Haven’t read that book, added to the top of my list, thanks for the reference!
But humans are uniquely able to learn behaviours from demonstration and forming larger groups which enable the gradual accumulation of ‘cultural technology’, which then allowed a runway of cultural-genetic co-evolution (e.g food processing technology → smaller stomachs and bigger brains → even more culture → bigger brains even more of an advantage etc.)
One thing I think about a lot is: are we sure this is unique, or did something else like luck or geography somehow play an important role in one (or a handful) of groups of sapiens happening to develop some strong (or “viral”) positive-feedback cultural learning mechanisms that eventually dramatically outpaced other creatures? We know that other species can learn by demonstration, and pass down information from generation to generation, and we know that humans have big brains, but were some combination of timing / luck / climate / resources perhaps also a major factor?
If Homo sapiens are believed to have originated around 200,000 years ago, but only developed agricultural techniques around 12,000 years ago, the earliest known city 9,000 years ago, and only developed a modern-style writing system maybe 5,000 years ago, are we sure that those humans who lived for 90%+ of human “pre-history” without agriculture, large groups, and writing systems would look substantially more intelligent to us than chimpanzees? If our ancestral primates never branched off from chimps and bonobos, are we sure the earth wouldn’t now (or some time in the past or future) be populated with chimpanzee city-equivalents and something that looked remotely like our definition of technology?

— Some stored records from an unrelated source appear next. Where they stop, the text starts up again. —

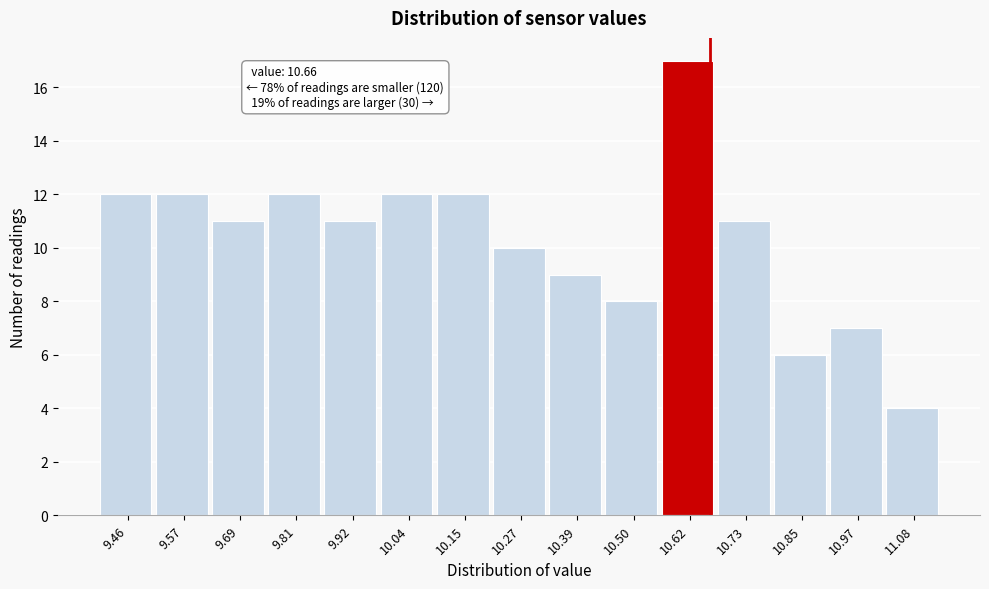

Which range on the x-axis has the tallest bar?

10.560 to 10.676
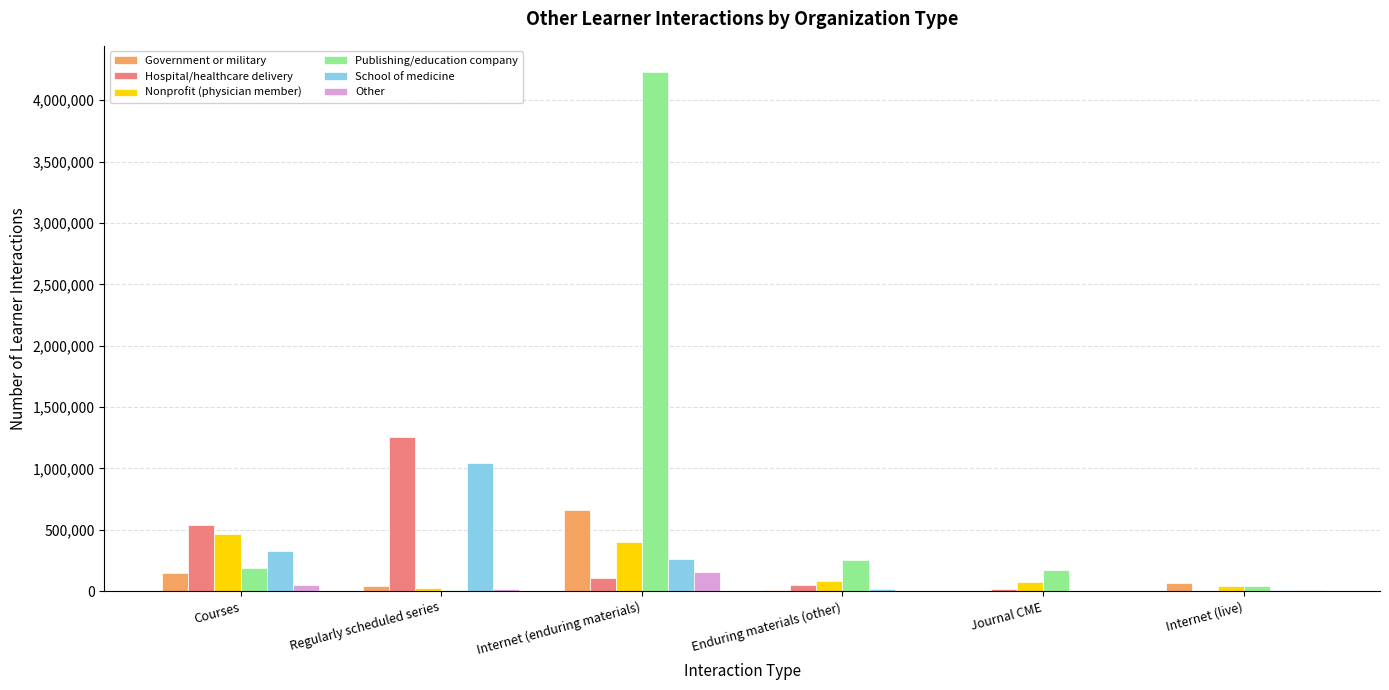

What is the difference between the Hospital/healthcare delivery values at Internet (live) and Journal CME?

15876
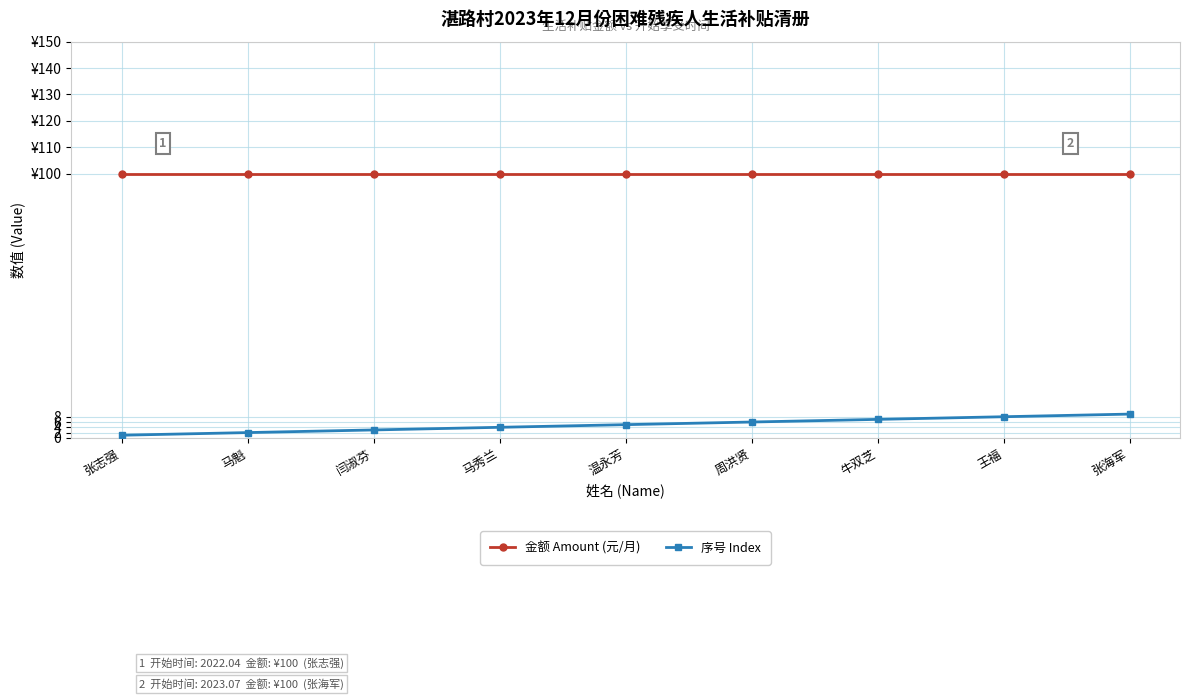

At which category does the chart reach its minimum across all series?

张志强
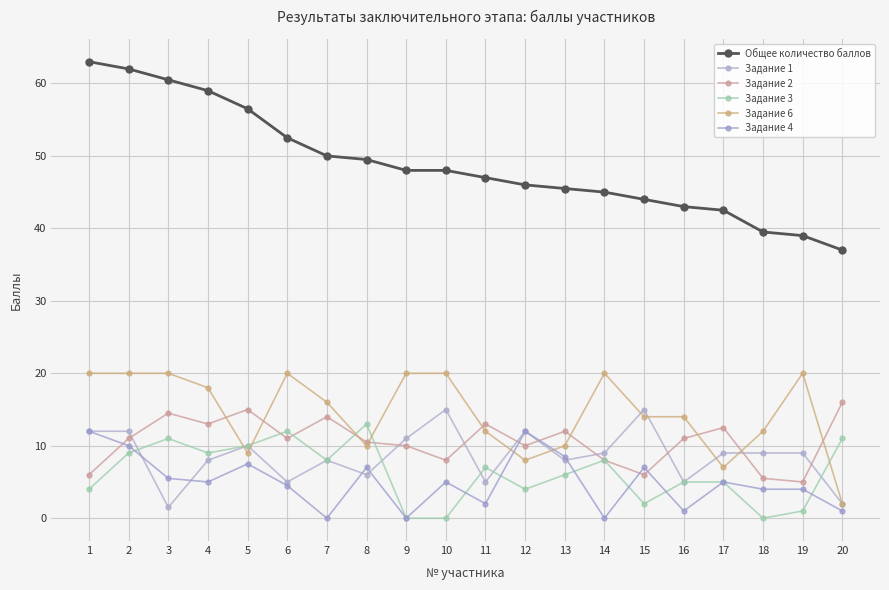

Does the chart display data point markers on the line(s)?

Yes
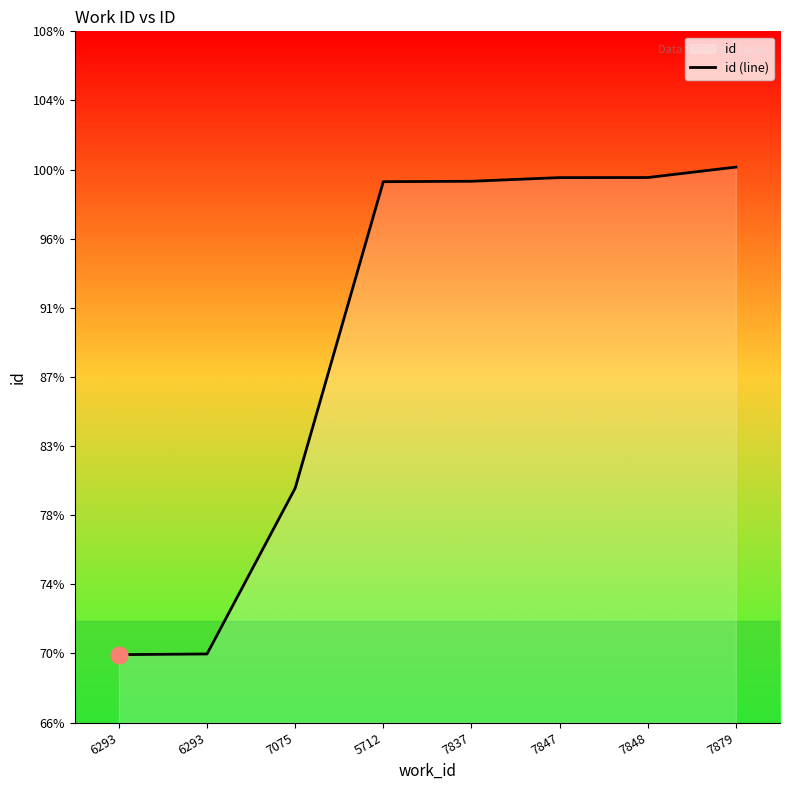

At which category does the chart reach its peak across all series?

7879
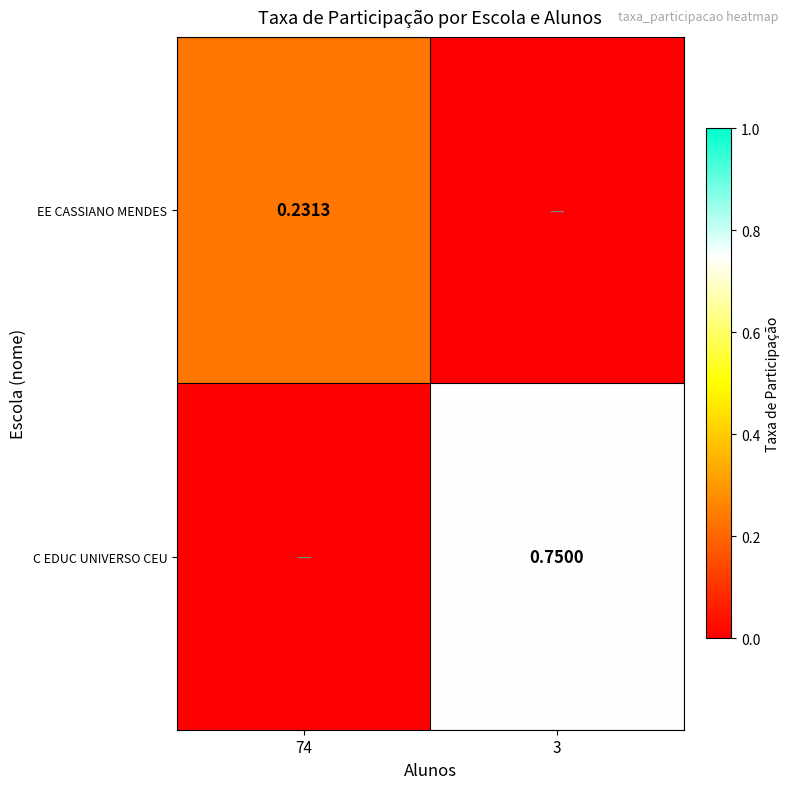

Which series has the largest total across all categories?

C EDUC UNIVERSO CEU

It’s hard to appreciate how much this kind of thing helps you think
Strongly agree. It seems possible that a time-travelling scientist could go back to some point in time and conduct rigorous experiments that would show sapiens as not as “intelligent” as some other species at that point in time. It’s easy to forget how recently human society looked a lot closer to animal society than it does to modern human society. I’ve seen tests that estimate the human IQ level of adult chimpanzees to be maybe in the 20-25 range, but we can’t know how a prehistoric adult human would perform on the same tests. Like, if humans are so inherently smart and curious, why did it take us over 100,000 years to figure out how plants work? If someone developed an AI today that took 100,000 years to figure out how plants work, they’d be laughed at if they suggested it had “human-level” intelligence.
One of the problems with the current AI human-level intelligence debate that seems pretty fundamental is that many people, without even realising it, conflate concepts like “as intelligent as a [modern educated] human” with “as intelligent as humanity” or “as intelligent as a randomly selected Homo sapiens from history”.
As a poker player, this post is the best articulation I’ve read that explains why optimal tournament play is so different from optimal cash-game play. Thanks for that!